Before we left, the abbot and his monks filed past us again and went to the porch to say some mantras out there, at least that's what it looked like, but then it turned into something like a staff meeting at the beginning of the day, "Who's gonna do what today?" sort of thing. By the time we exited the temple and got our sandals, the monks had disappeared. Through a screen I saw a woman kneeling in a side shrine, quietly. We re-entered "the world of the real" with our feet re-shod, and I bought a prayer stick and a bundle of incense as a souvenir for 200 yen. A real bargain, I thought, until I got a box of five bundles of incense for 100 yen a few days later at the 100 yen store!

We hiked up some stairs and onto some gravelly paths into the great cemetery on Yagoto Hill. It didn't take long for Taka to find Yoko's grave. It's a new monument, and beautifully carved in deep calligraphy with the Imayama family name. We read the inscription for Yoko on the back of the monument. I can at least read Japanese dates, which are expressed not in A.D. years, but in the regnal years of the emperor.
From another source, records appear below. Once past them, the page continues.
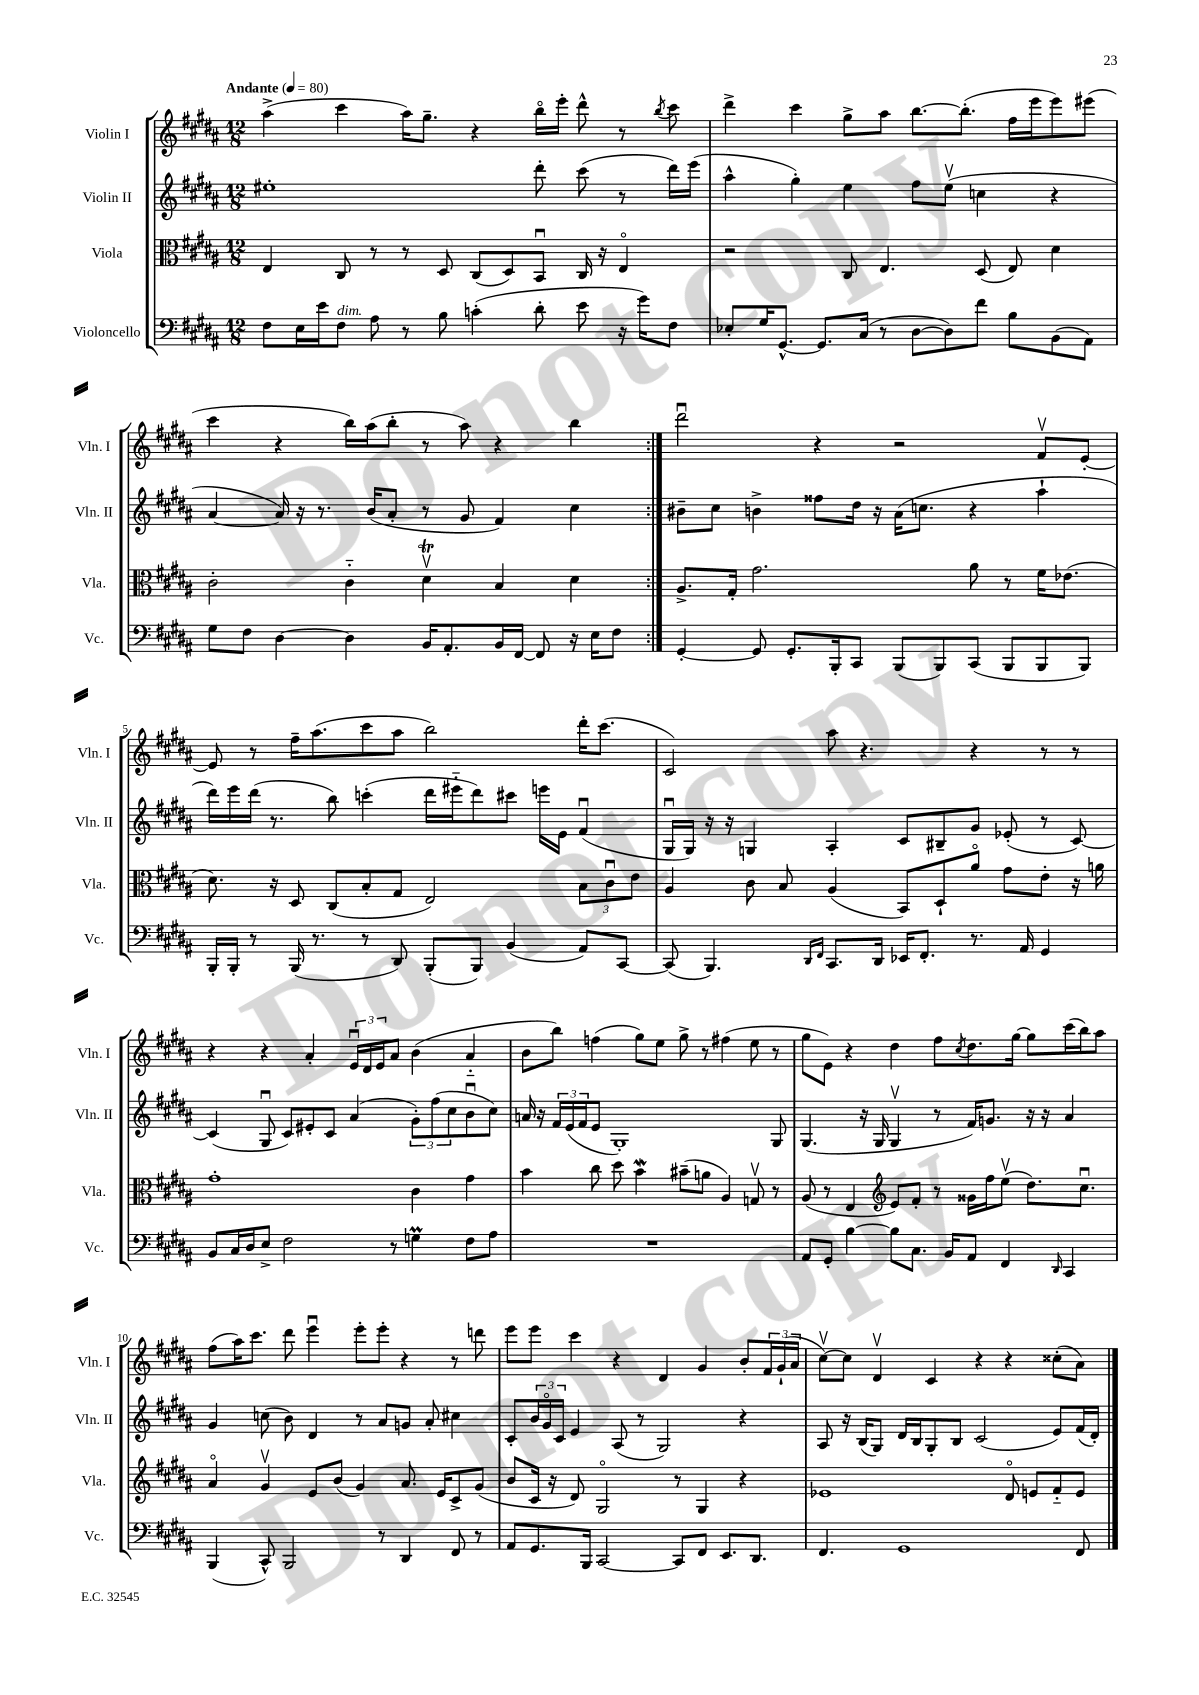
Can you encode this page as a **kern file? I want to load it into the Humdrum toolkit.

**kern	**kern	**kern	**kern
*part4	*part3	*part2	*part1
*staff4	*staff3	*staff2	*staff1
*I"Violoncello	*I"Viola	*I"Violin II	*I"Violin I
*I'Vc.	*I'Vla.	*I'Vln. II	*I'Vln. I
*clefF4	*clefC3	*clefG2	*clefG2
*k[f#c#g#d#a#]	*k[f#c#g#d#a#]	*k[f#c#g#d#a#]	*k[f#c#g#d#a#]
*M12/8	*M12/8	*M12/8	*M12/8
*MM80	*MM80	*MM80	*MM80
=1	=1	=1	=1
!	!	!	!LO:TX:a:B:t=Andante
8F#\L	4E/	1ee#X'	(4aa#^\
16E\L	.	.	.
16e\J	.	.	.
!LO:TX:a:i:t=dim.	!	!	!
8F#\J	8C#/	.	4ccc#\
8A#\	8r	.	.
8r	8r	.	16aa#\KL)
.	.	.	8.gg#~\J
8B\	8D#/	.	.
(4cn'\	(8C#/L	.	4r
.	8D#/)	.	.
8d#'\	8BBu/J	8ddd#'\	16bb\LL
.	.	.	16eee'\JJ
8e\	16C#/	(8ccc#\	8ddd#^^\
.	16r	.	.
16r	4E/	8r	8r
16g#\KL)	.	.	.
.	.	.	8qbb/
8F#\J	.	16ddd#\LL)	8ccc#\
.	.	(16eee\JJ	.
=2	=2	=2	=2
8E-X'/L	2r	4aa#^^\	4ddd#^\
16G#/K	.	.	.
[8.GG#^^/J	.	.	.
.	.	4gg#'\)	4ccc#\
8.GG#/L]	.	.	.
.	8C#/	4ee\	8gg#^\L
(16C#/Jk	.	.	.
8r	4.E/	.	8aa#\J
[8D#\L	.	8ff#\L	[8.bb\L
8D#\])	.	(8eev\J	.
.	.	.	(8.bb'\J]
8f#\J	(8D#/	4ccn\	.
8B\L	8E/)	.	16ff#\LL
.	.	.	16eee\J
(8BB\	4d#\	4r	8eee\)
8AA#\J)	.	.	(8eee#X\J
!!LO:LB:g=z
=3	=3	=3	=3
8G#\L	2c#'\	[4a#/	4ccc#\
8F#\J	.	.	.
[4D#\	.	16a#/])	4r
.	.	16r	.
.	.	8.r	.
4D#\]	4c#\	.	16bb\LL)
.	.	(16b/KL	(16aa#\J
.	.	8a#'/J	8bb'\J
16BB/KL	4d#tv\	8r	8r
8.AA#'/	.	.	.
.	.	8g#/	8aa#\)
16BB/L	4B/	4f#/)	4r
[16FF#/JJ	.	.	.
8FF#/]	.	.	.
16r	4d#\	4cc#\	4bb\
16E\KL	.	.	.
8F#\J	.	.	.
=4:|!	=4:|!	=4:|!	=4:|!
[4GG#'/	8.A#^/L	8b#X~\L	2ddd#u\
.	.	8cc#\J	.
.	16G#'/Jk	.	.
8GG#/]	2.g#\	4bn^\	.
8.GG#'/L	.	.	.
.	.	8ff##X\L	4r
16BBB'/k	.	.	.
8CC#/J	.	16dd#\Jk	.
.	.	16r	.
(8BBB/L	.	(16a#\KL	2r
.	.	8.ccn\J	.
8BBB/)	.	.	.
(8CC#/J	8a#\	4r	.
8BBB/L	8r	.	.
8BBB/	16f#\KL	4aa#`\	8f#v/L
.	(8.e-X\J	.	.
8BBB/J)	.	.	[8e'/J
!!LO:LB:g=z
=5	=5	=5	=5
16BBB'/LL	8.d#\)	16ddd#\LL)	8e/]
16BBB'/JJ	.	16eee\	.
8r	.	(16ddd#\JJ	8r
.	16r	8.r	.
(16BBB/	8D#/	.	16ff#~\KL
8.r	.	.	(8.aa#\
.	(8C#/L	8bb\)	.
8r	8B'/	(4cccn'\	8ccc#\
8DD#/)	8G#/J	.	8aa#\J
(8BBB'/L	2E/)	16ddd#\LL	2bb\)
.	.	16eee#X\J	.
8BBB/J)	.	8ddd#\)	.
(4BB/	.	8ccc#X\J	.
.	.	16eeen\LL	.
.	.	16e\JJ	.
8AA#/L)	12B\L	(4f#u/	16ddd#'\KL
.	.	.	(8.ccc#\J
.	12c#u\	.	.
[8CC#/J	.	.	.
.	12e\J	.	.
=6	=6	=6	=6
(8CC#/]	4A#/	16G#u/LL	2c#/)
.	.	16G#/JJ)	.
4.BBB/)	.	16r	.
.	.	16r	.
.	8c#\	4Gn/	.
.	8B/	.	.
16qqDD#/LL	.	.	.
16qqFF#/JJ	.	.	.
8.CC#/L	(4A#/	4A#'/	8aa#\
.	.	.	4.r
16DD#/Jk	.	.	.
16EE-X/KL	8BB/L)	8c#/L	.
8.FF#'/J	.	.	.
.	8D#`/	8B#X~/	.
8.r	8a#/J	8g#/J	4r
.	8g#\L	(8e-X'/	.
16AA#/	.	.	.
4GG#/	8e'\J	8r	8r
.	16r	[8c#/)	8r
.	16an\	.	.
!!LO:LB:g=z
=7	=7	=7	=7
8BB/L	1g#'	(4c#/]	4r
16C#/L	.	.	.
16D#/J	.	.	.
8E^/J	.	8G#u/	4r
2F#\	.	8c#/L)	.
.	.	8e#X'/	4a#'/
.	.	8c#/J	.
.	.	(4a#/	24eu/LL
.	.	.	24d#/
.	.	.	24e/J
8r	.	.	8a#/J
4GnM\	4c#\	12g#'\L)	(4b\
.	.	(12ff#\	.
.	.	12cc#\	.
8F#\L	4g#\	8bu\	4a#/
8A#\J	.	8cc#\J)	.
=8	=8	=8	=8
1.r	4b\	16an/	8b\L
.	.	16r	.
.	.	24f#/LL	8bb\J)
.	.	(24e/	.
.	.	24f#/J	.
.	8cc#\	8e/J	(4ffn\
.	8dd#\	1G#')	.
.	4bw\	.	8gg#\L)
.	.	.	8ee\J
.	(8b#X~\L	.	8gg#^\
.	8an\J	.	8r
.	4A#/)	.	(4ff#X\
.	8Gnv/	.	8ee\
.	8r	8G#/	8r
=9	=9	=9	=9
8AA#/L	(8A#/	(4.G#/	8gg#\L
8GG#'/J	8r	.	8e\J)
[4B\	4E/	.	4r
.	.	16r	.
.	.	16G#/	.
*	*clefG2	*	*
8B\L]	8e/L)	4G#v/	4dd#\
8.C#\J	8f#'/J	.	.
.	8r	8r	8ff#\L
16BB/KL	.	.	.
.	.	.	8qcc#/
8AA#/J	16g##X\LL	16f#/KL)	8.dd#\
.	16ff#\J	8.gn/J	.
4FF#/	(8eev\J	.	.
.	.	.	[16gg#\Jk
.	8.dd#\L)	16r	8gg#\L]
.	.	16r	.
16qqDD#/	.	.	.
4CC#/	.	4a#/	(16ccc#\L
.	8.cc#u\J	.	16bb\J)
.	.	.	8aa#\J
!!LO:LB:g=z
=10	=10	=10	=10
(4BBB/	4a#/	4g#/	(8ff#\L
.	.	.	16aa#\K)
.	.	.	8.ccc#\J
8CC#^^/)	4g#v/	(8ccn\	.
2BBB/	.	8b\)	8ddd#\
.	8e/L	4d#/	4eeeu\
.	(8b/J	.	.
.	4g#/)	8r	8eee'\L
8r	.	8a#/L	8eee'\J
4DD#/	8.a#/	8gn/J	4r
.	.	8a#'/	.
.	16e/KL	.	.
8FF#/	8c#^/	4cc#X\	8r
8r	(8g#/J	.	8dddn\
=11	=11	=11	=11
8AA#/L	8b/L	8c#'/L	8eee\L
8.GG#/	16c#/Jk	24b/L	8eee\J
.	.	24g#/	.
.	16r	.	.
.	.	24c#/JJ	.
.	8d#/)	4e/	4ccc#\
16BBB/Jk	.	.	.
[2CC#/	2G#/	.	.
.	.	(8A#/	4r
.	.	8r	.
.	.	2G#/)	4d#/
8CC#/L]	8r	.	.
8FF#/J	4G#/	.	4g#/
8.EE/L	.	.	.
.	4r	4r	8b'/L
8.DD#/J	.	.	.
.	.	.	24f#/L
.	.	.	(24g#`/
.	.	.	24a#/JJ
=12	=12	=12	=12
4.FF#/	1e-X	8A#/	[8cc#v\L)
.	.	16r	8cc#\J]
.	.	(16B/KL	.
.	.	8G#/J)	4d#v/
1GG#	.	16d#/LL	.
.	.	16B/J	.
.	.	8G#'/	4c#/
.	.	8B/J	.
.	.	(2c#/	4r
.	8d#/	.	4r
.	8en/L	.	.
.	8f#/	8e/L)	(8cc##X'\L
8FF#/	8e/J	(16f#/L	8a#\J)
.	.	16d#'/JJ)	.
==	==	==	==
*-	*-	*-	*-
Yoko was born in Showa 6 (1931) I think, and she passed away in Heisei 16 (2004). If I've made a mistake, I'll correct it later.

Taka had brought some incense, and he lit the bundles and placed them in the incense urn. I didn't think they would burn, but they did. "If the smoke goes straight up," Taka explained, "the soul is happy." The smoke rose pretty straight. Taka smiled. He dusted off the monument, and we all just paused there. Brock and I paid our respects, and silently prayed. It was a connecting moment. Then we withdrew, did a bit more sight-seeing on the temple grounds, and walked back to the car.

As we taxied down the runway… I mean as we got back on the highway… we started thinking about what was next on our morning agenda. Nagoya Castle. But first, time for Mister Donut!